I have a new MacBook Pro about to land, my first new machine for 5 years. I’ve always done a clean install so everything feels fresh and new and no clutter comes over. Is that still a thing or should I just use migration assistant?
If it is still a good idea to clean install, does anyone have a checklist to use as a guide so I don’t miss anything?
I’ve got a checklist, but for my most recent new machine I just sat the old one and the new one side by side and went through the Applications folder, installing and setting up as necessary (Universal Control is great for this).
Like @ChrisUpchurch I always do a clean install. Takes longer but it feels so good to start fresh.
I make a fresh clone with CCC. I also make a screen shot of my current apps and print out. I go through the list and mark off all the apps I don’t want to install. Then I start installing most important ones, etc. I use the clone for moving my documents and occasionally for some settings that I might need for a specific app. Also, if you have any apps, such as iMazing, that wants you to “unregister” (don’t remember the correct term), do that before you nuke your old Mac. I always forget to do this and I have to email iMazing to get them to reset.
I did a clean install on the transition 11 → 12. I considered a clean install for 12 → 13. But, I realized that I would have to dig through the Library folder to transfer settings. So I did not do a clean install.
I am no longer so demanding that every app must re-earn its right to be on my machine at a new OS update. I’ve settled my peace with the dust bunny apps that sit in the corner of my Applications folder, occasionally reminding me that I might have had an idea about using them for something. At some threshold, I just remove them.
I do not hear anymore the drumbeat that doing a fresh install has any overriding merit in its own right. Perhaps in the past. But certainly, if your machine is taking occasional nose dives on one app or another, a clean install might wipe out residual conflicts.
Ultimately, sans an absolute reason to do so, the decision seems to be a balance between what you can gain (a computer with all your apps and documents freshly repackaged) and what you will have to invest (time and focus to reinstall all your apps and documents back identically to their previous states).
One thing that made my last clean install fairly simple was leveraging Homebrew’s bundle function.

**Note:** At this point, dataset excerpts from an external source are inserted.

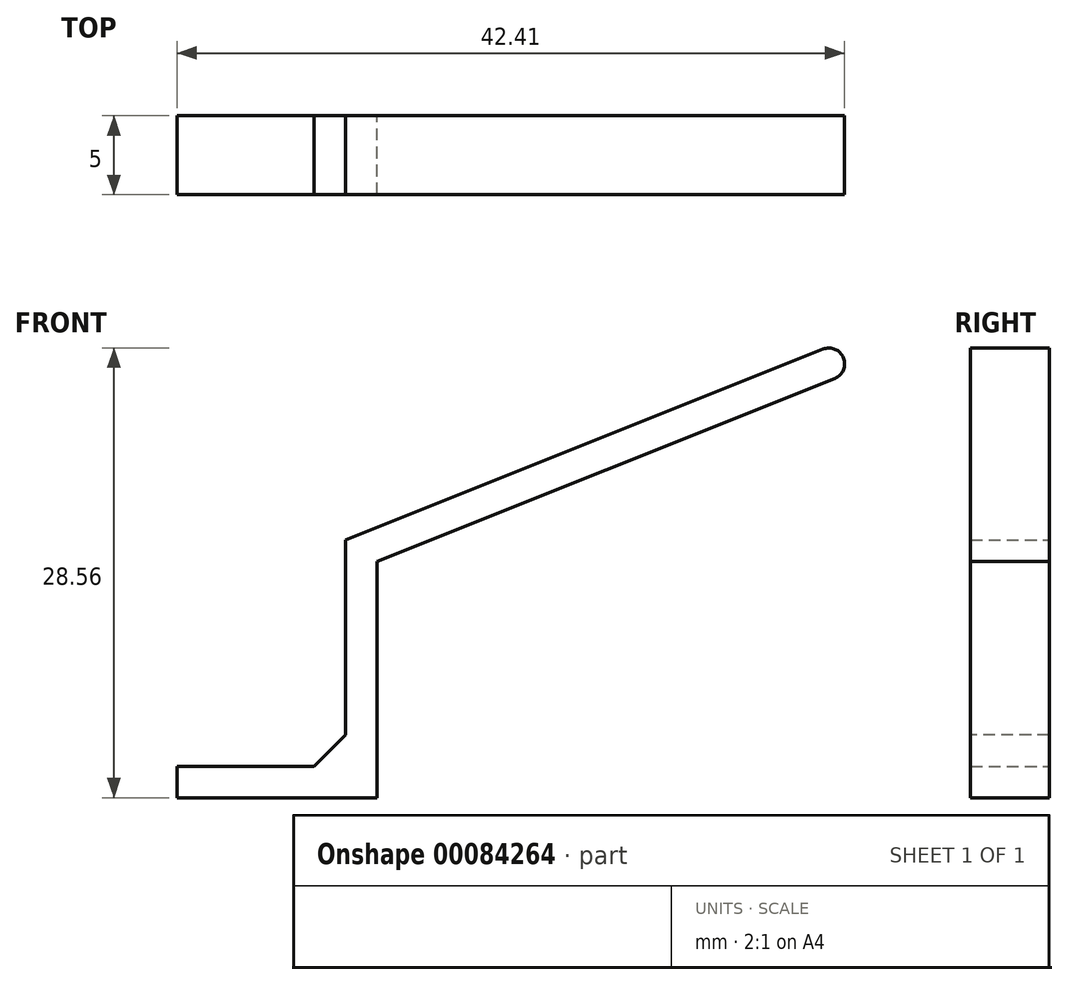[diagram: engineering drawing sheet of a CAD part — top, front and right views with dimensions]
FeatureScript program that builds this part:
annotation { "Feature Type Name" : "Feature", "Feature Type Description" : "" }
export const myFeature = defineFeature(function(context is Context, id is Id, definition is map)
    precondition{}
    {
        {
            var Q0;
            Q0=qCreatedBy(makeId("Front.planeOp"),FACE);
            var sketch = newSketch(context, id + "F0", { "sketchPlane" : qUnion([Q0])});
            skLineSegment(sketch, "E0", {"start": v(-10.75, 3.95) * mm, "end": v(-10.75, -11.05) * mm});
            skLineSegment(sketch, "E1", {"start": v(-10.75, -11.05) * mm, "end": v(19.25, -11.05) * mm});
            skLineSegment(sketch, "E2", {"start": v(19.25, -11.05) * mm, "end": v(19.25, 15.95) * mm});
            skLineSegment(sketch, "E3", {"start": v(19.25, 15.95) * mm, "end": v(-10.75, 3.95) * mm});
            skLineSegment(sketch, "E4", {"start": v(19.25, 15.95) * mm, "end": v(18.5, 17.8) * mm});
            skLineSegment(sketch, "E5", {"start": v(18.5, 17.8) * mm, "end": v(-12.75, 5.3) * mm});
            skLineSegment(sketch, "E6", {"start": v(-12.75, 5.3) * mm, "end": v(-12.75, -9.05) * mm});
            skLineSegment(sketch, "E7", {"start": v(-12.75, -9.05) * mm, "end": v(-23.46, -9.05) * mm});
            skLineSegment(sketch, "E8", {"start": v(-23.46, -9.05) * mm, "end": v(-23.46, -11.05) * mm});
            skLineSegment(sketch, "E9", {"start": v(-23.46, -11.05) * mm, "end": v(-10.75, -11.05) * mm});
            skSolve(sketch);
        }
        {
            var Q0;
            Q0=makeQuery(id+"F0.imprint","IMPRINT",FACE,{"disambiguationData":[TD([[makeQuery(id+"F0.imprint","IMPRINT",EDGE,{"derivedFrom":sQuery(id+"F0.wireOp",EDGE,"E0")}),-1.0]])]});
            extrude(context, id + "F1", {"entities" : qUnion([Q0]), "depth" : 5 * mm});
        }
        {
            var Q0;
            Q0=makeQuery(id+"F1.opExtrude","SWEPT_EDGE",EDGE,{"disambiguationData":[OSD([sQuery(id+"F0.wireOp",EDGE,"E6"),sQuery(id+"F0.wireOp",EDGE,"E7")])]});
            chamfer(context, id + "F2", {"entities" : qUnion([Q0]), "width" : 2 * mm, "tangentPropagation" : true});
        }
        {
            var Q0;
            Q0=makeQuery(id+"F1.opExtrude","SWEPT_EDGE",EDGE,{"disambiguationData":[OSD([sQuery(id+"F0.wireOp",EDGE,"E4"),sQuery(id+"F0.wireOp",EDGE,"E5")])]});
            var Q1;
            Q1=makeQuery(id+"F1.opExtrude","SWEPT_EDGE",EDGE,{"disambiguationData":[OSD([sQuery(id+"F0.wireOp",EDGE,"E2"),sQuery(id+"F0.wireOp",EDGE,"E3"),sQuery(id+"F0.wireOp",EDGE,"E4")])]});
            fillet(context, id + "F3", {"entities" : qUnion([Q0, Q1]), "radius" : 1 * mm, "tangentPropagation" : true, "allowEdgeOverflow" : false});
        }
    });
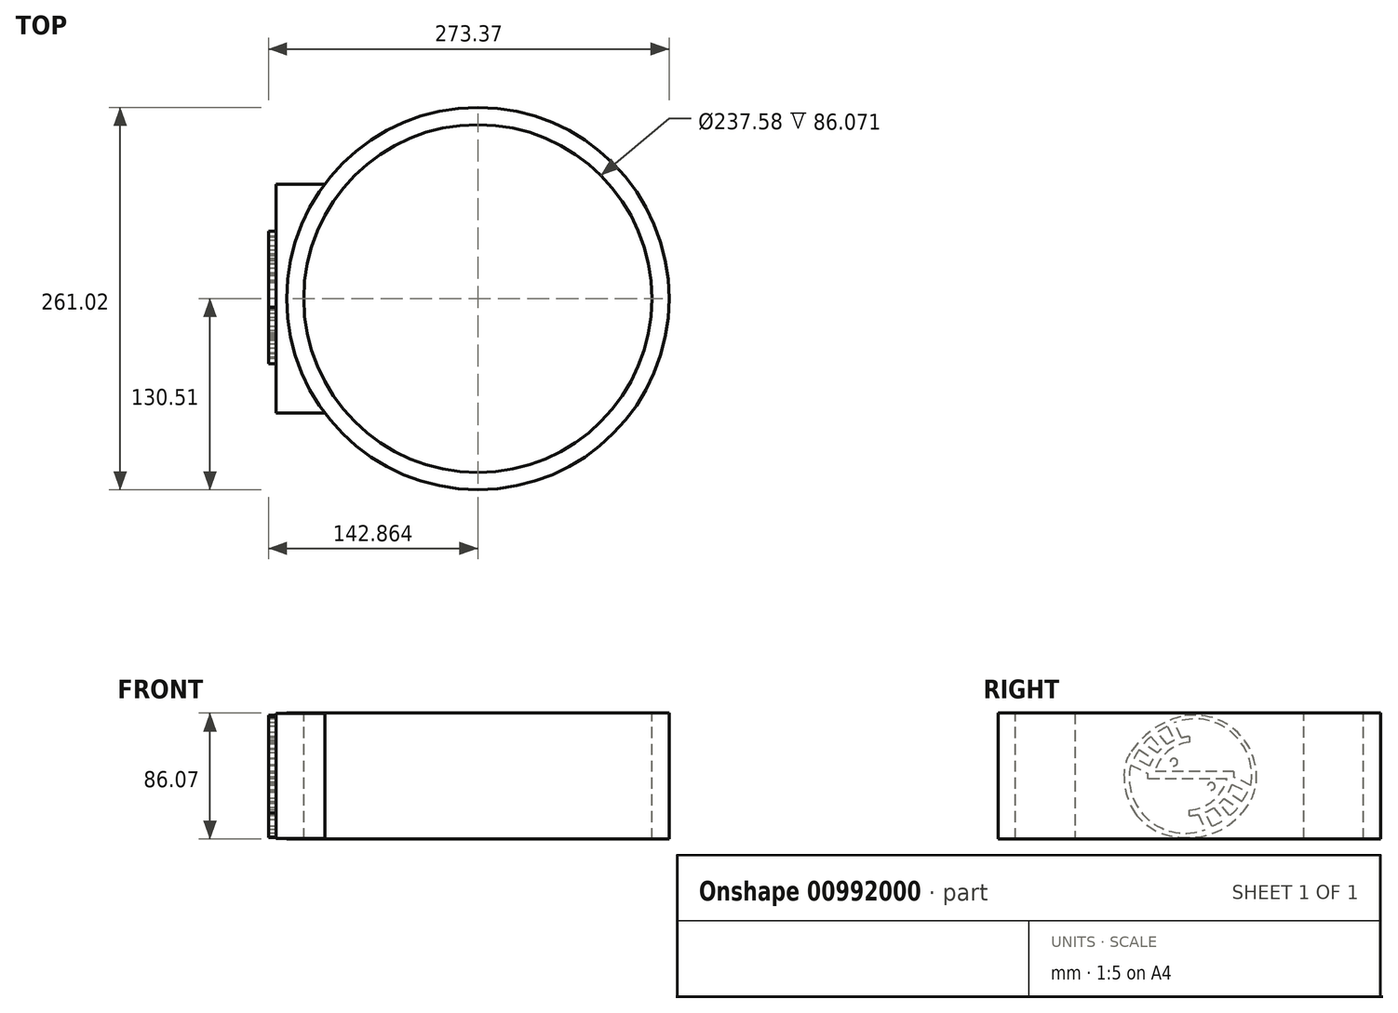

Most of my apps can be installed via Homebrew so I used that tool to extract a list, prune it down for things I was no longer using, and then run the same bundle on the new machine.
Casey Liss describes the process nicely here though I would check for updated documentation.
I personally felt the clean install was a good idea because my last machine was an Intel based machine and my new one was Apple Silicon. I didn’t want unnecessary Intel binaries being ported over.